Under stress opportunities are there – the twin of risk. We can be over focussed on survival but not ask: “what are we surviving for?”. We can fail to appreciate some of the extra-ordinary achievements and to imagine what may be possible. We can be alert to:
- What was done that is not normally done?
- What would improve us without a crisis? (Best by design not by necessity)
- What are some new ways our products and services are being used during this crisis?
An example is in health where we have seen reforms in virtual health and tele-medicine. Some of this would have taken years to negotiate. Yet in a crisis, we got it in and working. So how can we use digital and virtual delivery for better health services in future?
Conclusion
The COVID-19 crisis has forced us to look at risk and uncertainty. The opportunity is to emerge stronger and to do that consider:
- What have we learned in this crisis? What worked and should be built on?
- What major capabilities do we invest in and develop that may help us with future challenges such as climate change?
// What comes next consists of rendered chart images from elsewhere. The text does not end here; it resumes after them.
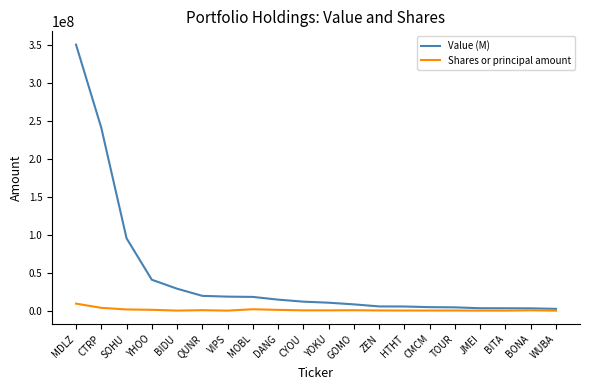

Rank the series by their maximum value, from highest to lowest.

Value (M), Shares or principal amount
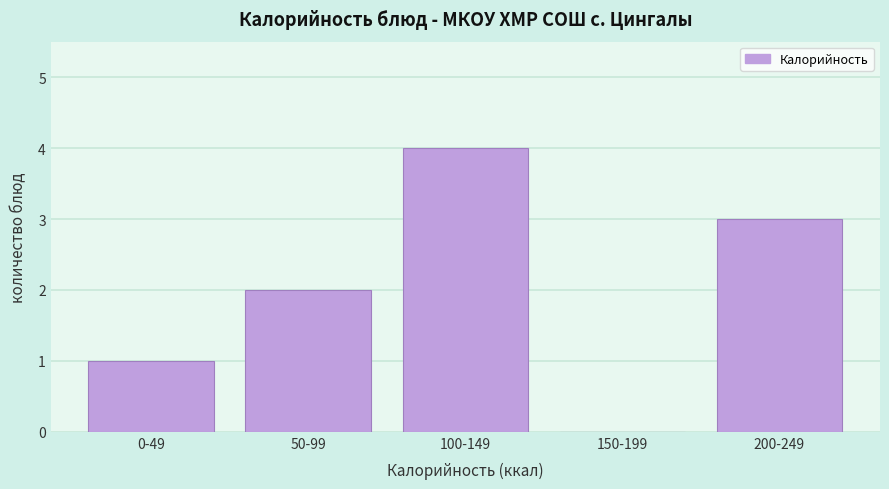

Reading left to right, what are all the values shown in this chart?

0-49=1	50-99=2	100-149=4	150-199=0	200-249=3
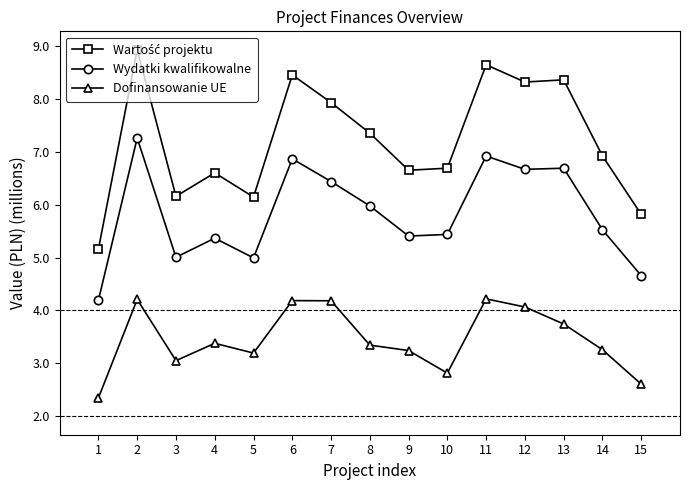

What is the value of the Dofinansowanie UE point at the 3rd from the left?

3.1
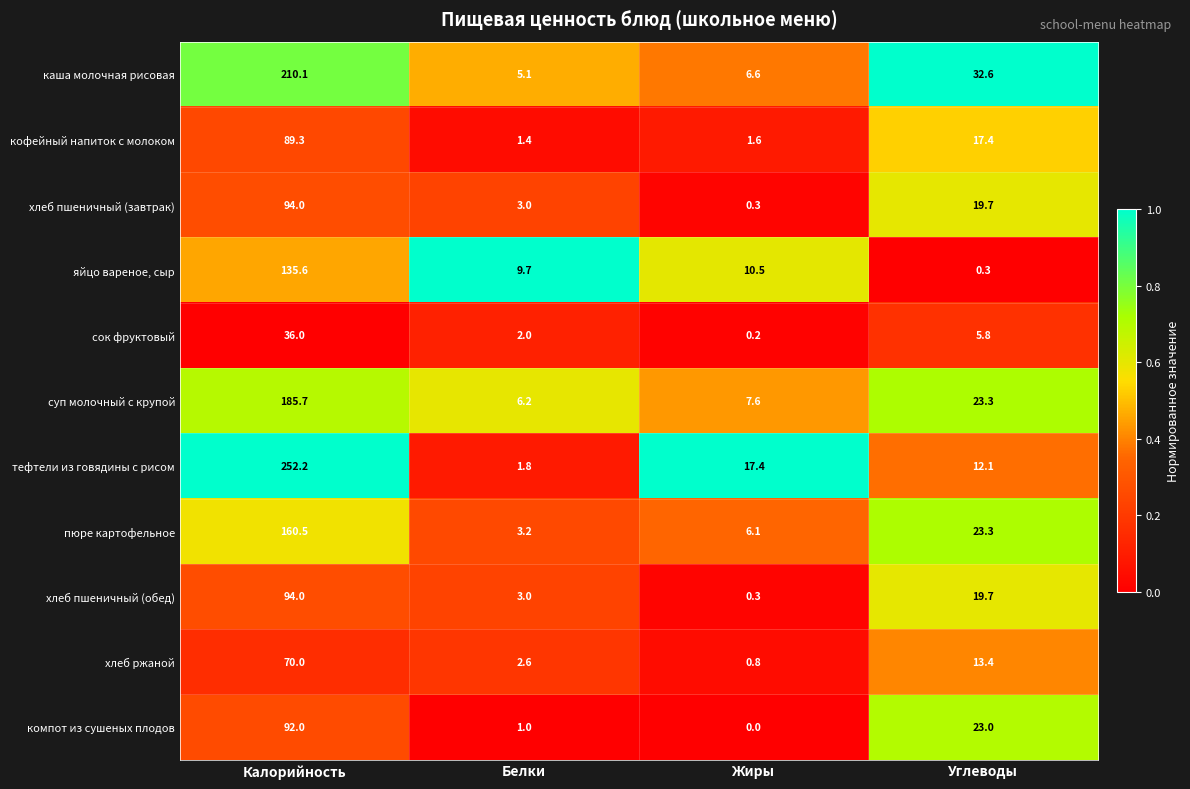

Which series has the widest spread of values?

тефтели из говядины с рисом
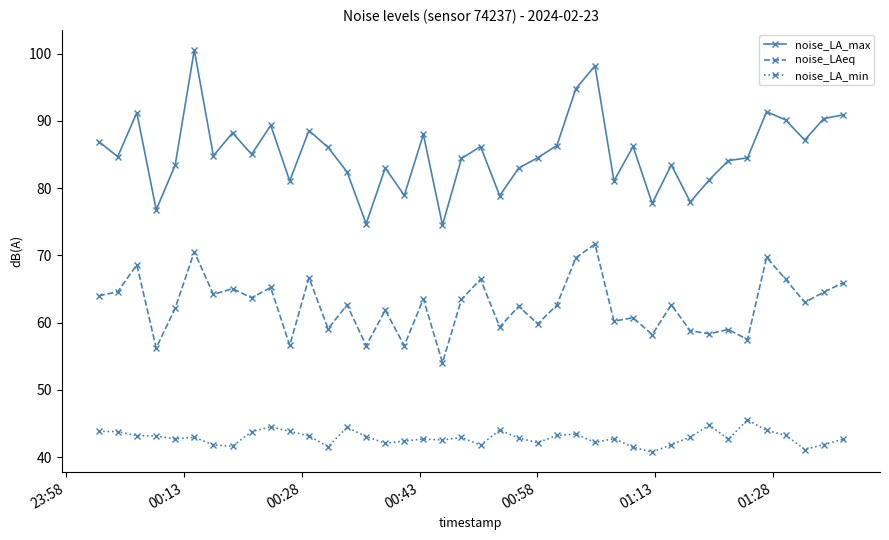

True or false: noise_LA_max has more than 2 interior local peaks.

True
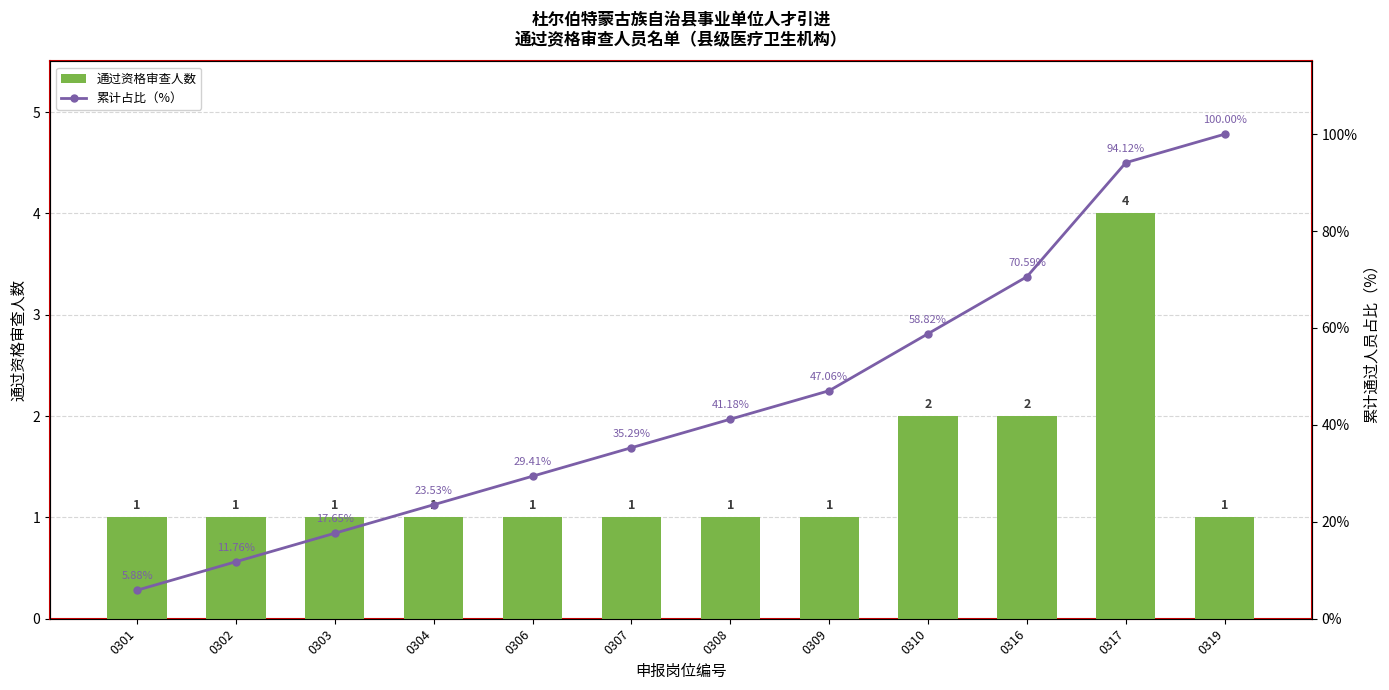

Reading right to left, extract all data points from this chart.

通过资格审查人数: 1.0	4.0	2.0	2.0	1.0	1.0	1.0	1.0	1.0	1.0	1.0	1.0
累计占比（%）: 100.0	94.1	70.6	58.8	47.1	41.2	35.3	29.4	23.5	17.6	11.8	5.9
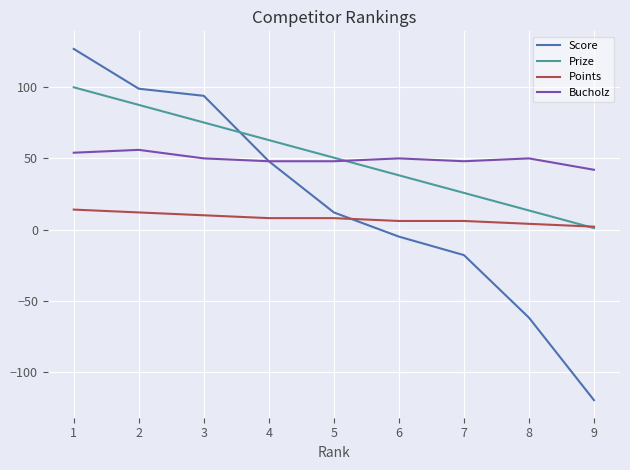

What is the average value of the Points series?

7.8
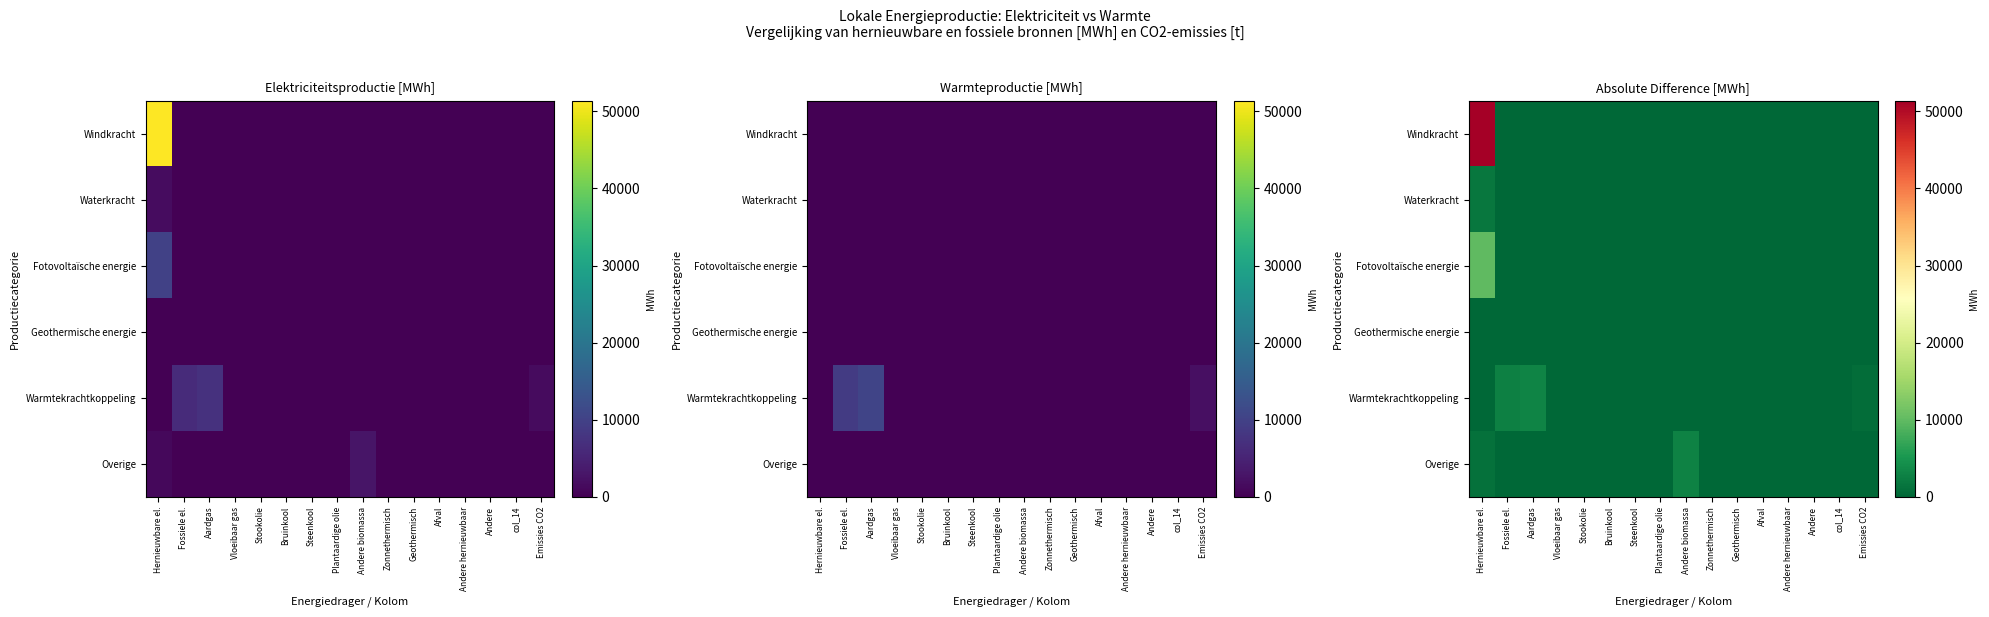

At how many categories does at least one series exceed 15422?

1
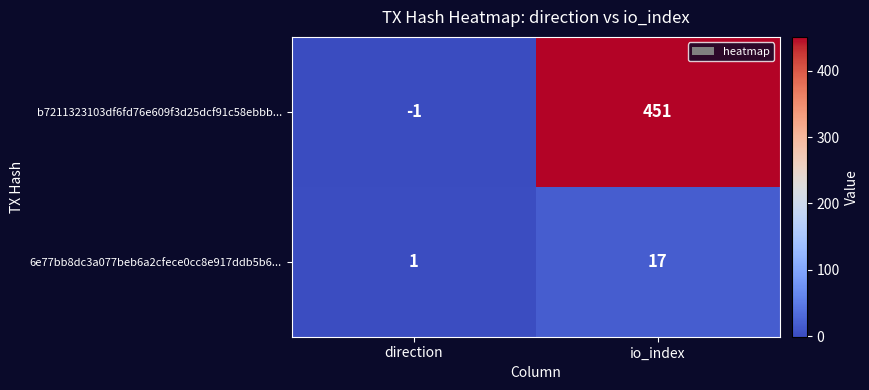

Which series has the widest spread of values?

b7211323103df6fd76e609f3d25dcf91c58ebbb...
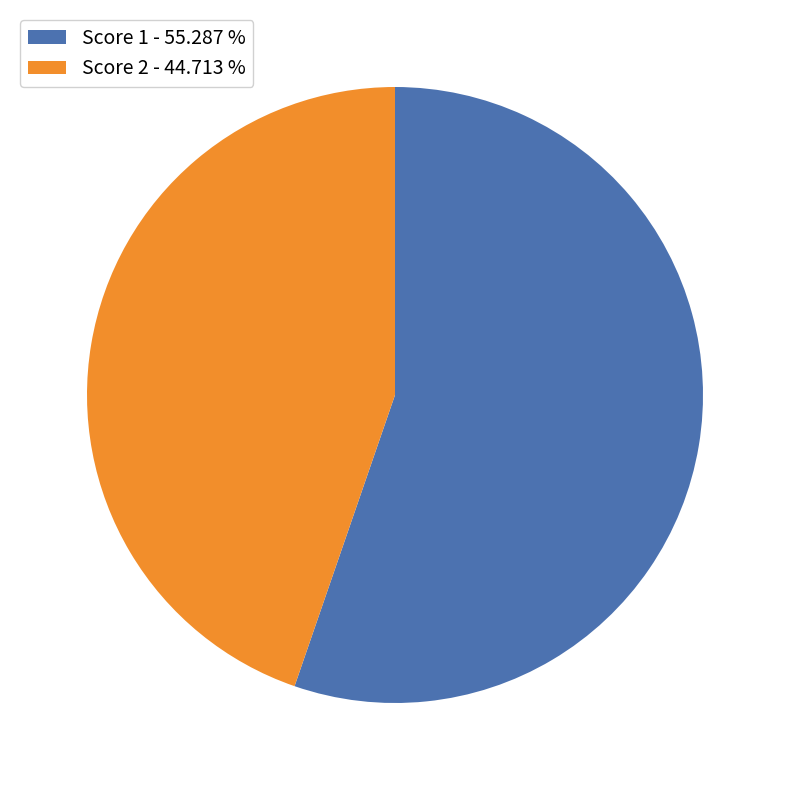

Which has a higher value, Score 2 - 44.713 % or Score 1 - 55.287 %?

Score 1 - 55.287 %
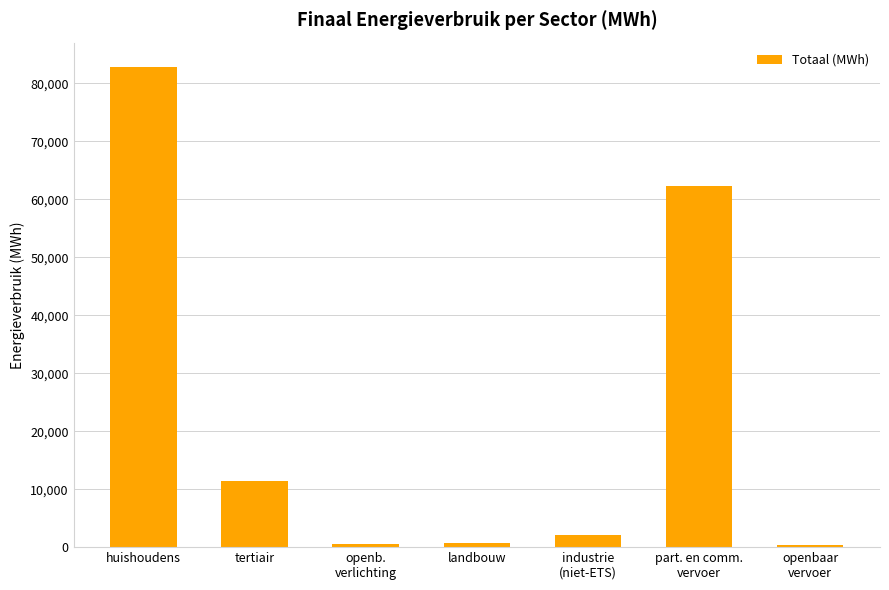

What is the label of the 4th bar from the right?

landbouw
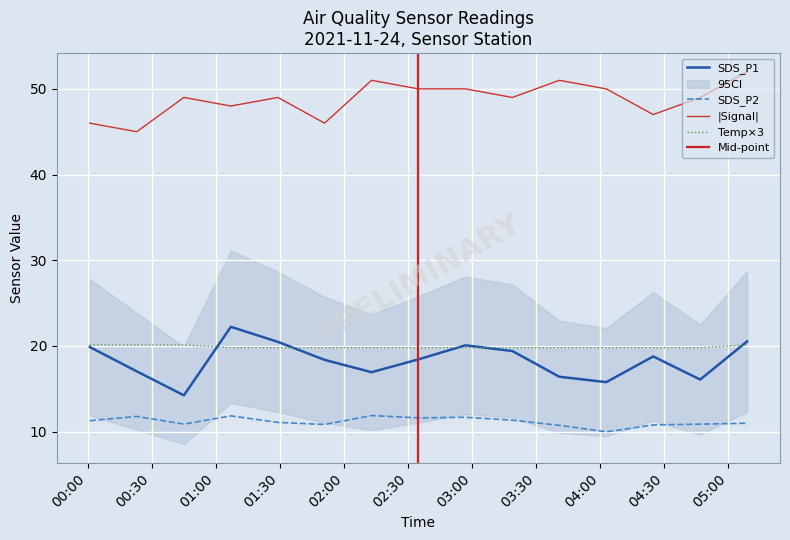

True or false: |Signal| and Temp×3 intersect in this chart.

False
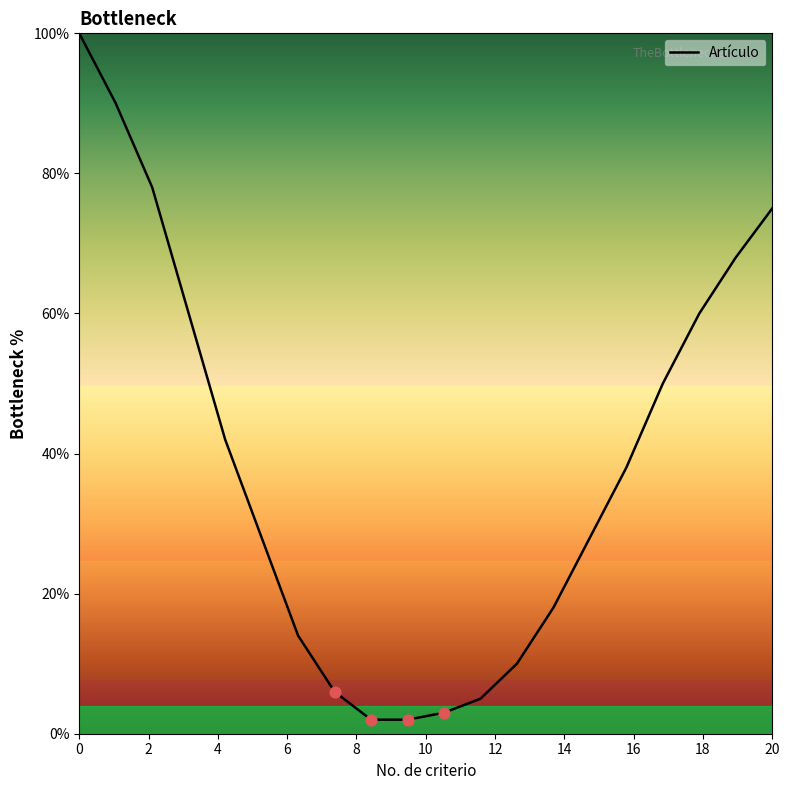

What is the difference between the maximum and minimum values?

98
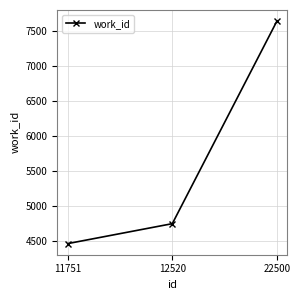

What is the value of the 2nd point from the left?

4742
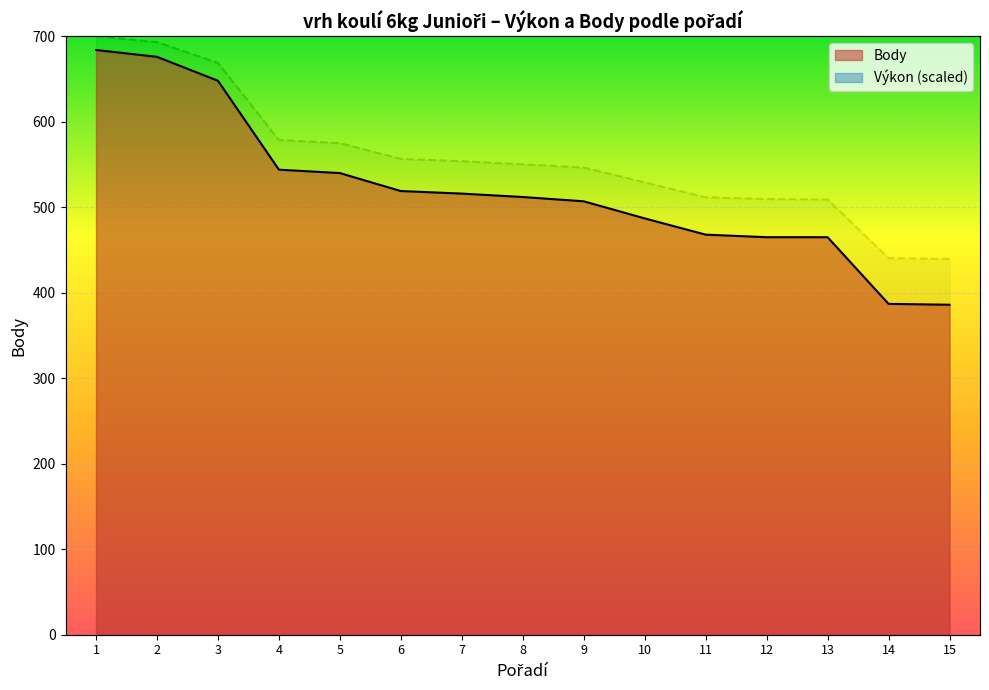

Which series has the largest total across all categories?

Výkon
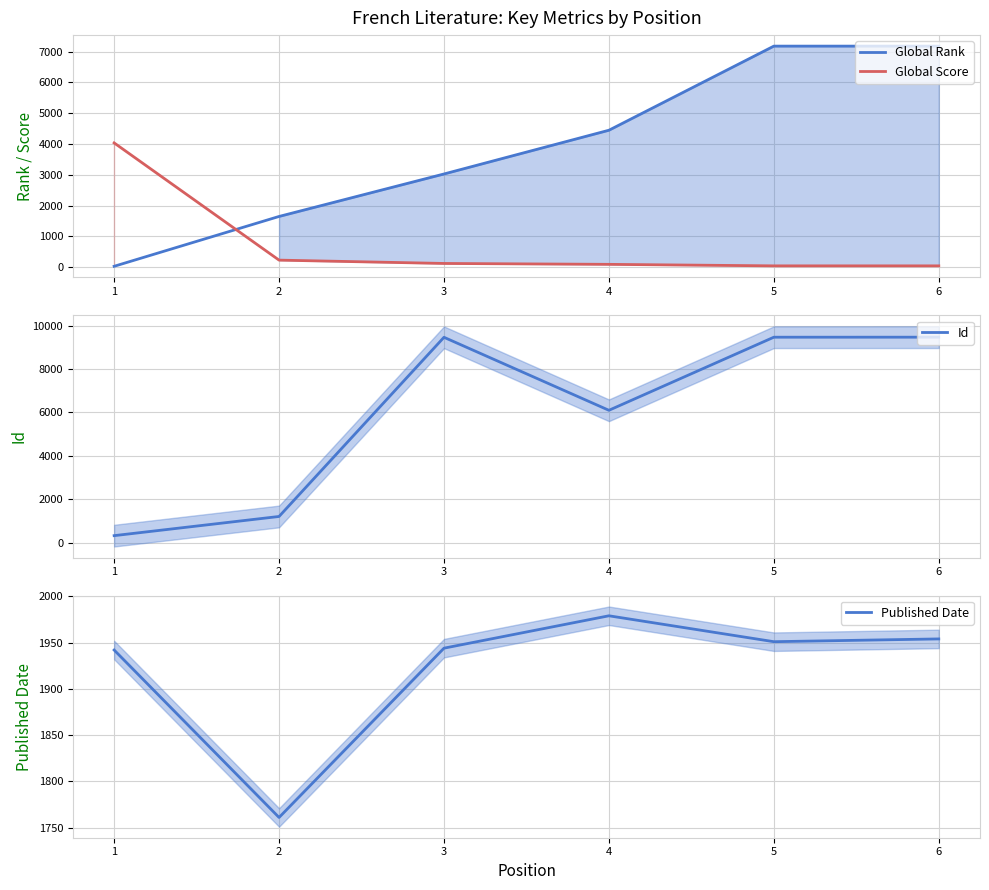

List the series in order of their overall mean, highest first.

Id, Global Rank, Published Date, Global Score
- Who is our support network? (If ‘rugged individualism’ doesn’t work how do we make new friends before we need them?)
Finally, the pandemic is a human issue – When we look back in 10 years what do you want to say when asked – What were you doing in COVID-19?
Acknowledgement
This article was prompted by the webinar for Insurance company directors Ian Laughlin championed and the small team where we workshopped these ideas (Greg Martin and Win-Li Toh).
I also had input on the questions we face from Joseph Bentley, PhD and emeritus professor of management and organizational behaviour at the University of Utah who recently published a book titled, “Exploring Wicked Problems”.